Вскоре я убедился в том, что человеческие качества этого человека намного выше, чем у некоторых, куда более образованных людей.

Алтайский край знаменит своими сильнейшими зимними буранами. Однажды поздно вечером, когда начавшийся еще с утра буран продолжал бушевать, и никто не осмеливался выйти из дома, раздался стук в дверь. Я был очень удивлен, увидев на пороге Ермолаева. Он стоял весь запорошенный снегом с рюкзаком за плечами. Я предложил ему войти. Войдя в комнату, он объяснил, что назначен командиром отряда местной самообороны. Они проводили учения, и, проходя мимо, он увидел свет в нашем окне и решил зайти поговорить.

Я спросил его, почему для учений выбрали такую ужасную погоду. Он ответил, что его команда привыкла подниматься по тревоге и совершать марш-броски в любую погоду.

Я предложил ему стаканчик водки, он не отказался.

Потом я еще несколько раз наполнял его стакан, и вскоре бутылка оказалась пустой, но Ермолаев и не собирался уходить. Дети давно уже спали. Нужно было укладываться маме и Рахиль.

Ермолаев вскоре, кажется, понял, что своим присутствием доставляет неудобство, и заботливо предложил:

— Если ваши женщины хотят ложиться спать, я сяду спиной, чтобы их не смущать. Обещаю, что подглядывать не буду.

Когда «мои женщины» легли в постель, и все затихло, Ермолаев подошел к своему рюкзаку и вынул оттуда мешочек муки:

— Это вам. Я бы не хотел, чтобы кто-то еще узнал об этом.

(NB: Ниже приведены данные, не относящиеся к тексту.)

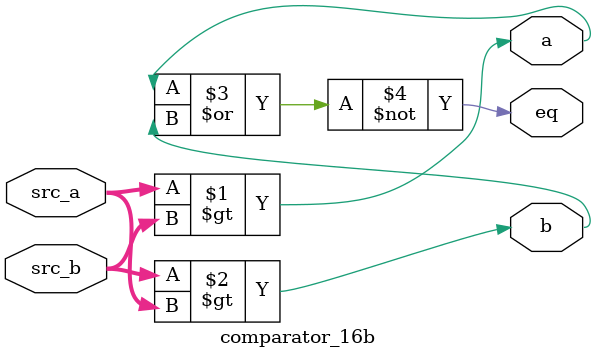
<source format=v>


module comparator_16b(
    input[15:0] src_a, 
    input[15:0] src_b, 
    output a,
    output b,
    output eq
);
    assign a = src_a > src_b;
    assign b = src_b > src_a;
    assign eq = ~(a | b);
endmodule
</source>
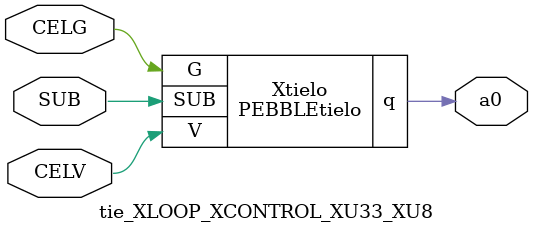
<source format=v>



module PEBBLEtielo ( q, G, SUB, V );

  input V;
  output q;
  input G;
  input SUB;
endmodule

//Celera Confidential Do Not Copy tie_XLOOP_XCONTROL_XU33_XU8
//Celera Confidential Symbol Generator
//TIE
module tie_XLOOP_XCONTROL_XU33_XU8 (CELV,CELG,a0,SUB);
input CELV;
input CELG;
output a0;
input SUB;

//Celera Confidential Do Not Copy tie
PEBBLEtielo Xtielo(
.V (CELV),
.q (a0),
.SUB (SUB),
.G (CELG)
);
//,diesize,PEBBLEtielo

//Celera Confidential Do Not Copy Module End
//Celera Schematic Generator
endmodule

</source>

Работники совхоза для подкормки кур и свиней покупали мякину. Этот отличный корм стоил дешево. Наша ремонтная мастерская была единственным предприятием, где ремонтировали любую технику, в том числе двигатели и трактора. Недалеко от совхоза стояла мельница, и если там что-то выходило из строя, то в нашей мастерской ремонтировали и эту мельничную технику. Поэтому директору мельницы было выгодно поддерживать дружеские отношения с директором ремонтной мастерской, который в критических ситуациях мог всегда придти на выручку.

Ермолаев пользовался на мельнице особым уважением. Если он привозил туда сто килограммов мякины, то в обмен получал сто килограммов муки высшего сорта по хорошо известному и часто используемому принципу «долг платежом красен». Этого принципа придерживаются во всех странах, а в Советском Союзе он тем более необходим как условие, чтобы сводить концы с концами.